(Dataset excerpts)

Start of Block

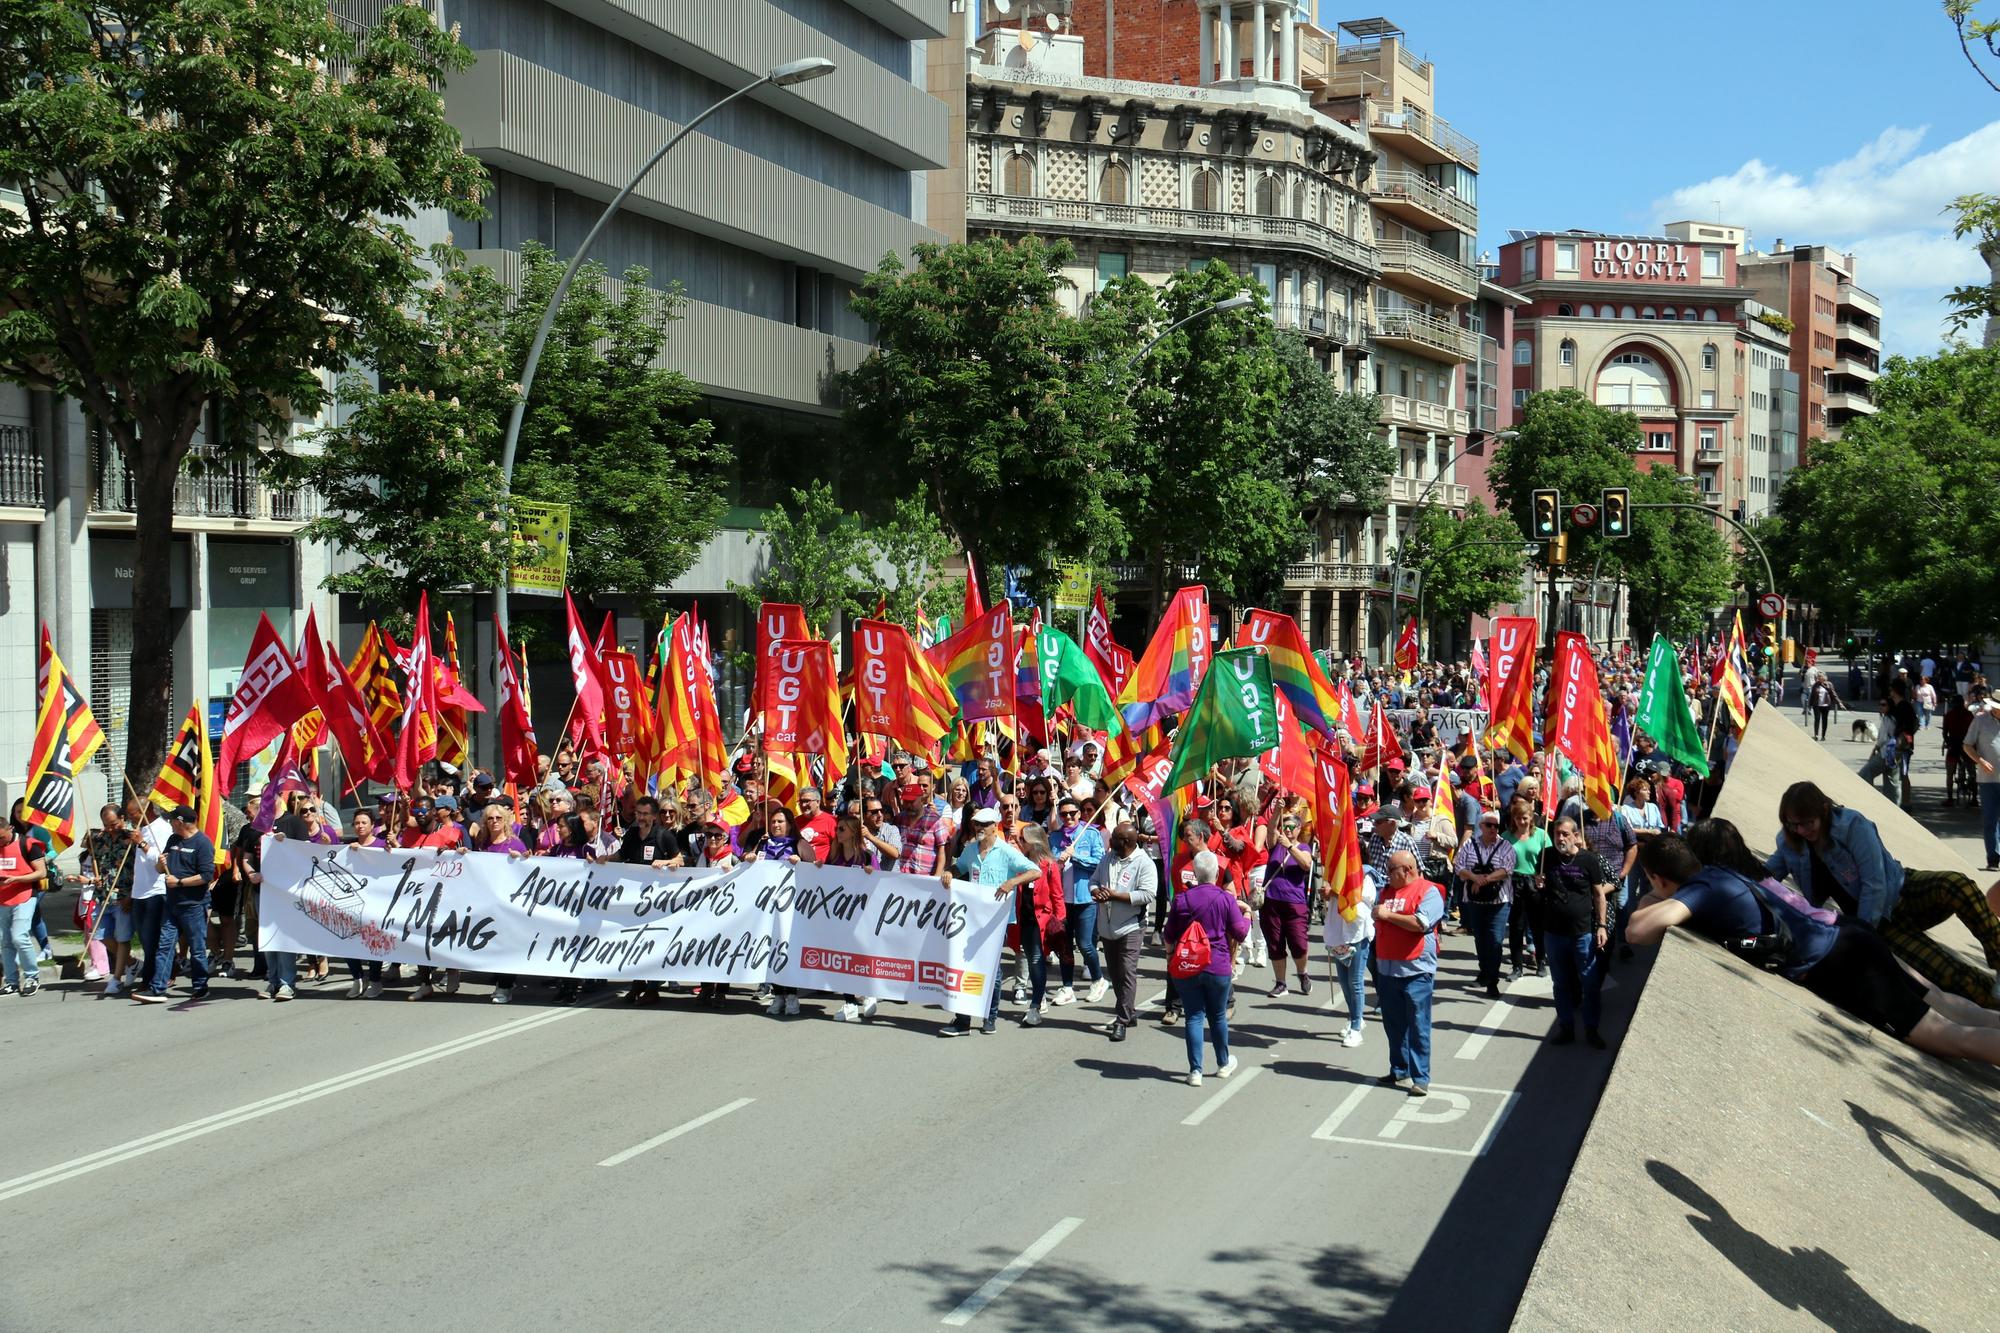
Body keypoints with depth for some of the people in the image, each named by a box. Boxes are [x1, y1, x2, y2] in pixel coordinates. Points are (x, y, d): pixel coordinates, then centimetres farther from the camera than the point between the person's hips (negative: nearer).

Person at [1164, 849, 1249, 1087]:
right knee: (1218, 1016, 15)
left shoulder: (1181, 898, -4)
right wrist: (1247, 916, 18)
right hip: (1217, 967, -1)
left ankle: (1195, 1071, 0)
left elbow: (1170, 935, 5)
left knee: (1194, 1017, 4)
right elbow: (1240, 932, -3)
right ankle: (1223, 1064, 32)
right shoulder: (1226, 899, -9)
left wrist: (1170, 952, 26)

End of Block
Start of Block

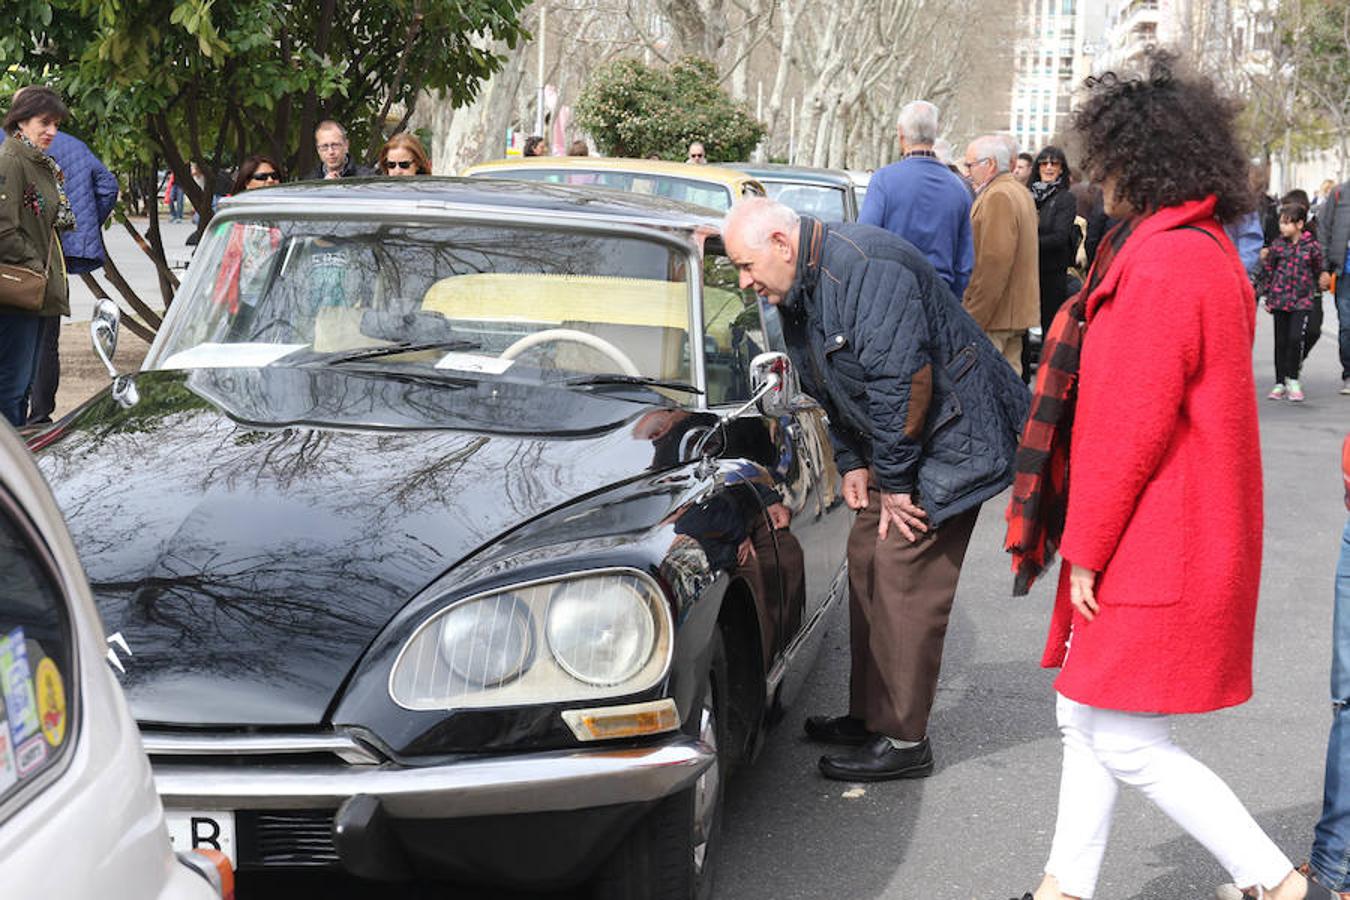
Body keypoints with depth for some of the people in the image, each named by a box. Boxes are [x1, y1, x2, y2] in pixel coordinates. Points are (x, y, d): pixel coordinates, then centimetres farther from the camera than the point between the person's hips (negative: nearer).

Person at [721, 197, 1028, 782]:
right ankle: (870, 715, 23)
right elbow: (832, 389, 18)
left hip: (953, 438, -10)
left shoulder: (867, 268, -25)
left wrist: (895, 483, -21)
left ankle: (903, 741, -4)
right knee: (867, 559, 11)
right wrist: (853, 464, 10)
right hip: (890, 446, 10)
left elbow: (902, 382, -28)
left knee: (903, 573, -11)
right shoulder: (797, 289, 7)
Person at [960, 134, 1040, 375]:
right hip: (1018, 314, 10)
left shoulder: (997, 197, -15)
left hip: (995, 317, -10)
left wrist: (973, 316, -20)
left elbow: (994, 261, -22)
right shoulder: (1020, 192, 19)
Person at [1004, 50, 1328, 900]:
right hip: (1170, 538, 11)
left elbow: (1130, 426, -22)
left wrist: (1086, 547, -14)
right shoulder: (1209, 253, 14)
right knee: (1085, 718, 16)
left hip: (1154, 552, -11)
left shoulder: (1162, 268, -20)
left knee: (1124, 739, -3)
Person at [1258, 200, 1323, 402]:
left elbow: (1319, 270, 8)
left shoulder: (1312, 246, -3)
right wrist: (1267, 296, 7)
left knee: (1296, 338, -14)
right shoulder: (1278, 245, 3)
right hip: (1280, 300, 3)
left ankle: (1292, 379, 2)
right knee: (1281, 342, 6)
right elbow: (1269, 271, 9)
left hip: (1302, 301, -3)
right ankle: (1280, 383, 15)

End of Block

(What is being asked) Your answer should be the lines above from the one containing "left elbow: (994, 261, -22)" through the one containing "right ankle: (1280, 383, 15)", copied exactly and with both ends kept.

(Response to the exercise)
left elbow: (994, 261, -22)
right shoulder: (1020, 192, 19)
Person at [1004, 50, 1328, 900]:
right hip: (1170, 538, 11)
left elbow: (1130, 426, -22)
left wrist: (1086, 547, -14)
right shoulder: (1209, 253, 14)
right knee: (1085, 718, 16)
left hip: (1154, 552, -11)
left shoulder: (1162, 268, -20)
left knee: (1124, 739, -3)
Person at [1258, 200, 1323, 402]:
left elbow: (1319, 270, 8)
left shoulder: (1312, 246, -3)
right wrist: (1267, 296, 7)
left knee: (1296, 338, -14)
right shoulder: (1278, 245, 3)
right hip: (1280, 300, 3)
left ankle: (1292, 379, 2)
right knee: (1281, 342, 6)
right elbow: (1269, 271, 9)
left hip: (1302, 301, -3)
right ankle: (1280, 383, 15)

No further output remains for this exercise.